This past weekend, April 17 to be exact, was the 150th anniversary of the Virginia secession convention's fateful vote to secede from the Union. Virginia became the first state to renounce the Union in response to an overt act from President Lincoln (his call for 75,000 volunteers in the wake of the shelling of Fort Sumter). Secession conventions in the Deep South states had voted to leave the Union prior to Lincoln's inauguration out of fear that a Lincoln presidency represented a threat to the security of slavery. On the other hand, Virginia's secession convention, which convened on February 13, 1861, twice had defeated secession motions in March and early April. On the second occasion roughly two-thirds of the convention delegates voted against secession. Once Lincoln issued his call for volunteers, however, the convention quickly changed course, and on April 17 voted 88-55 in favor of secession.
At first blush then, the decision of Virginia's political leaders to sever ties with the Union might appear to have had little to do with slavery and everything to do with resisting federal coercion. The decision to secede was not quite that simple, however. The secession vote had to be ratified by a state-wide, popular referendum, set for May 23. The convention, though, submitted two referenda to Virginia's voters that day. The first asked Virginians to ratify the state's secession from the Union, while the second asked them to approve an amendment to the state constitution to tax all personal property, including slaves, at its full value. Virginia's 1851 constitution explicitly limited the taxation of individual slaves to a value of $300, a restriction that the proposed amendment would do away with entirely. At the May 23 referendum, Virginians voted 125,950 to 20,373 in favor of secession and 111,854 to 16,745 in support of the personal property tax amendment. Both referenda passed by nearly identical margins (86%-87% of the overall vote).
So, what was the significance of pairing a referendum on secession with a referendum overturning the partial exemption of slave property from taxation? The short answer, of course, is that these referenda explicitly acknowledged that the issue of secession was intimately and irretrievably bound up with slavery. But if secession was intended to safeguard slavery, why would Virginians simultaneously strip the institution of some of its constitutional protections? After all, prominent slave owners throughout the state worried that the amendment would spook impecunious planters into selling a torrent of slaves out of the state, which would only accelerate the institution's decline. In light of this, the taxation amendment appears to have been a sop to reluctant unionists, necessary to encourage a requisite number of them to support secession, no matter the amendment's impact on slavery. Though still possessed of a large slave population in 1860, the state long had been an exporter of slaves, and the institution no longer was as robust as it was in the Deep South states that founded the Confederacy.

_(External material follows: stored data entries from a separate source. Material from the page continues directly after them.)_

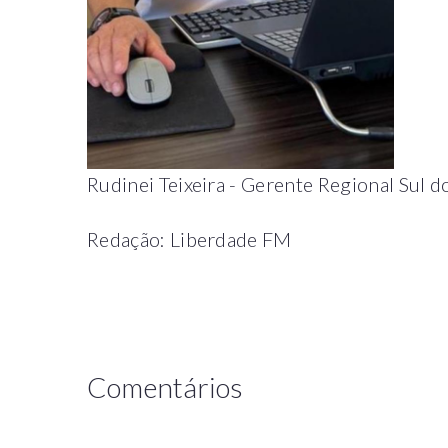
Rudinei Teixeira -
Gerente Regional Sul d
Redação: Liberdade FM
Comentários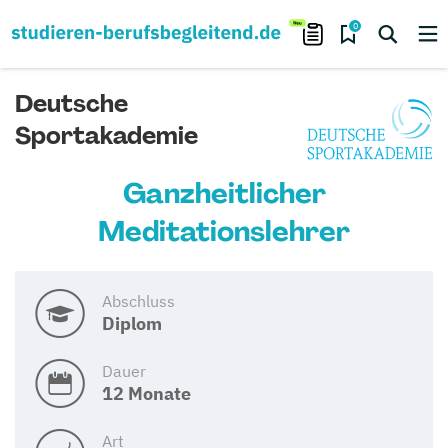
0
Deutsche
Sportakademie
Ganzheitlicher
Meditationslehrer
Abschluss
Diplom
Dauer
12 Monate
Art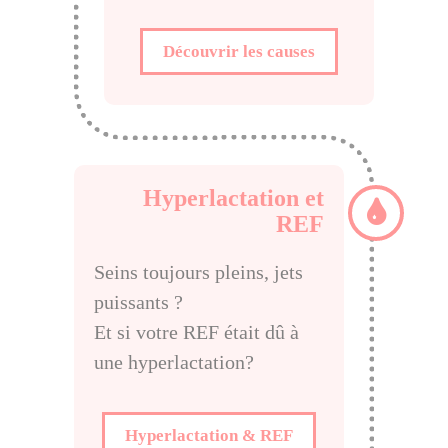
Découvrir les causes
Hyperlactation et
REF
Seins toujours pleins, jets
puissants ?
Et si votre REF était dû à
une hyperlactation?
Hyperlactation & REF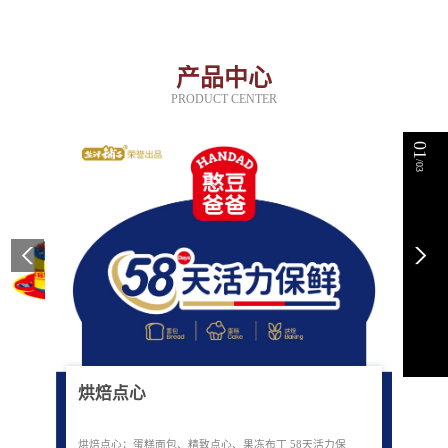
产品中心
PRODUCT CENTER
01
/03
烘焙点心
烘焙点心：蛋糕面包、精致点心、果冻布丁 58天活力保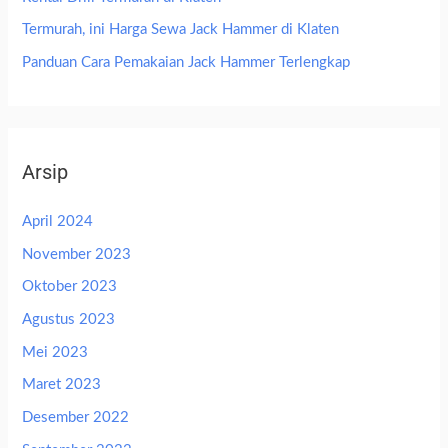
Termurah, ini Harga Sewa Jack Hammer di Klaten
Panduan Cara Pemakaian Jack Hammer Terlengkap
Arsip
April 2024
November 2023
Oktober 2023
Agustus 2023
Mei 2023
Maret 2023
Desember 2022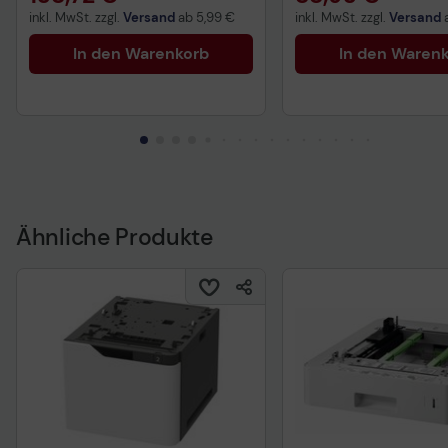
inkl. MwSt. zzgl.
Versand
ab
5,99 €
inkl. MwSt. zzgl.
Versand
In den Warenkorb
In den Waren
Ähnliche Produkte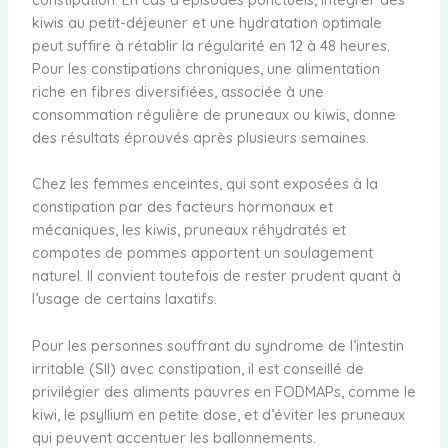
kiwis au petit-déjeuner et une hydratation optimale
peut suffire à rétablir la régularité en 12 à 48 heures.
Pour les constipations chroniques, une alimentation
riche en fibres diversifiées, associée à une
consommation régulière de pruneaux ou kiwis, donne
des résultats éprouvés après plusieurs semaines.
Chez les femmes enceintes, qui sont exposées à la
constipation par des facteurs hormonaux et
mécaniques, les kiwis, pruneaux réhydratés et
compotes de pommes apportent un soulagement
naturel. Il convient toutefois de rester prudent quant à
l’usage de certains laxatifs.
Pour les personnes souffrant du syndrome de l’intestin
irritable (SII) avec constipation, il est conseillé de
privilégier des aliments pauvres en FODMAPs, comme le
kiwi, le psyllium en petite dose, et d’éviter les pruneaux
qui peuvent accentuer les ballonnements.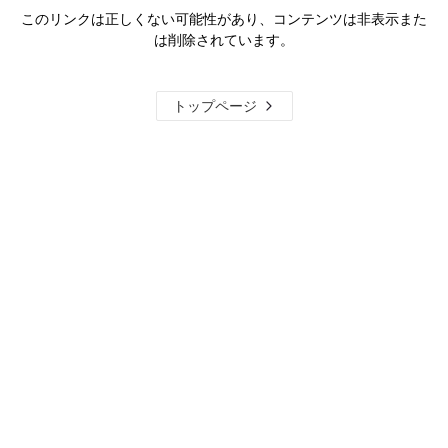
このリンクは正しくない可能性があり、コンテンツは非表示また
は削除されています。
トップページ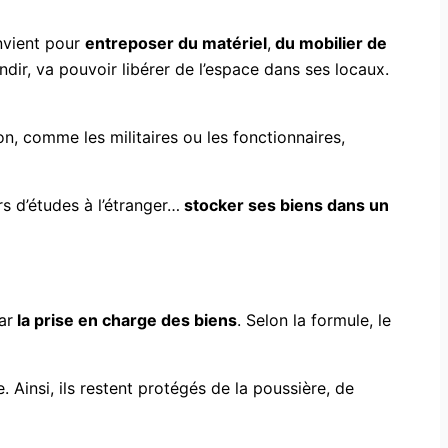
nvient pour
entreposer du matériel
,
du mobilier de
ndir, va pouvoir libérer de l’espace dans ses locaux.
on, comme les militaires ou les fonctionnaires,
ors d’études à l’étranger…
stocker ses biens dans un
ar
la prise en charge des biens
. Selon la formule, le
 Ainsi, ils restent protégés de la poussière, de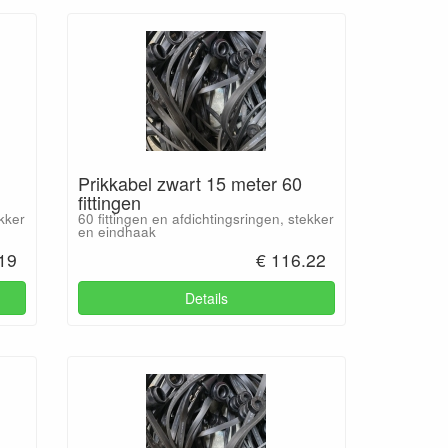
Prikkabel zwart 15 meter 60
fittingen
ekker
60 fittingen en afdichtingsringen, stekker
en eindhaak
.19
€ 116.22
Details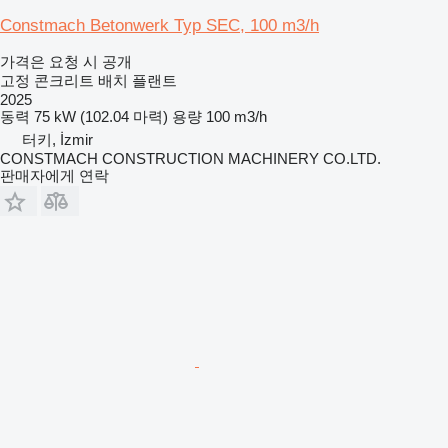
Constmach Betonwerk Typ SEC, 100 m3/h
가격은 요청 시 공개
고정 콘크리트 배치 플랜트
2025
동력
75 kW (102.04 마력)
용량
100 m3/h
터키, İzmir
CONSTMACH CONSTRUCTION MACHINERY CO.LTD.
판매자에게 연락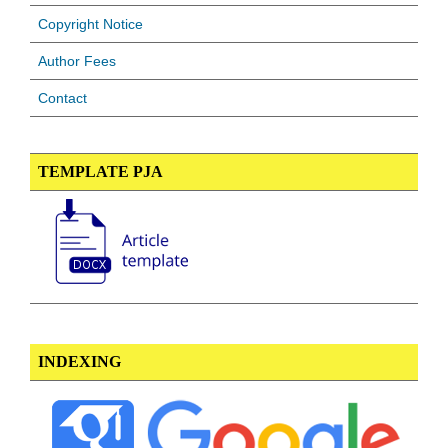
Copyright Notice
Author Fees
Contact
TEMPLATE PJA
INDEXING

The taxation amendment had been introduced at the secession convention by unionist delegates from the state's western interior, a region of sparse slaveholding. The controversial proposal elicited as much debate as the secession ordinance itself and was not assured of passage until the convention had approved the latter measure (see the site, Virginia Memory, for an excellent, succinct documentary history of the secession convention). To many, the convention's last-minute approval of the amendment was a reward to those unionists who abandoned their old ground and supported secession in the momentous April 17 vote.
We should not look at the twin referenda simply as a quid pro quo between secessionist slaveholders and their unionist opponents, however. Rather, these two measures should remind us that the Confederate states did not resort to secession and war merely to maintain slavery's status quo. Instead, they were trying to define a bold new relationship between their political institutions and the slave system. While the charter members of the Confederacy made slavery the "cornerstone" of their political union, Virginia was more deeply divided on the proper place of the institution in its society. Where the Confederacy (which Virginia had yet to join) afforded special constitutional protections to slave property, Virginians sought to harmonize slave ownership with other forms of property ownership. Where the Confederacy arguably erected a slaveholder's republic, Virginia sought to shrink the economic, if not the social, division between slaveholders and non-slaveholders. I would stop short of calling the taxation amendment a step toward a more egalitarian Virginia, but it certainly did aim to adjust the political and economic relations between slaveholders and non-slaveholders in the state. Virginia's subsequent entry into the Confederacy only underscored the significant divisions that new republic would face over the issue of the political power of slavery.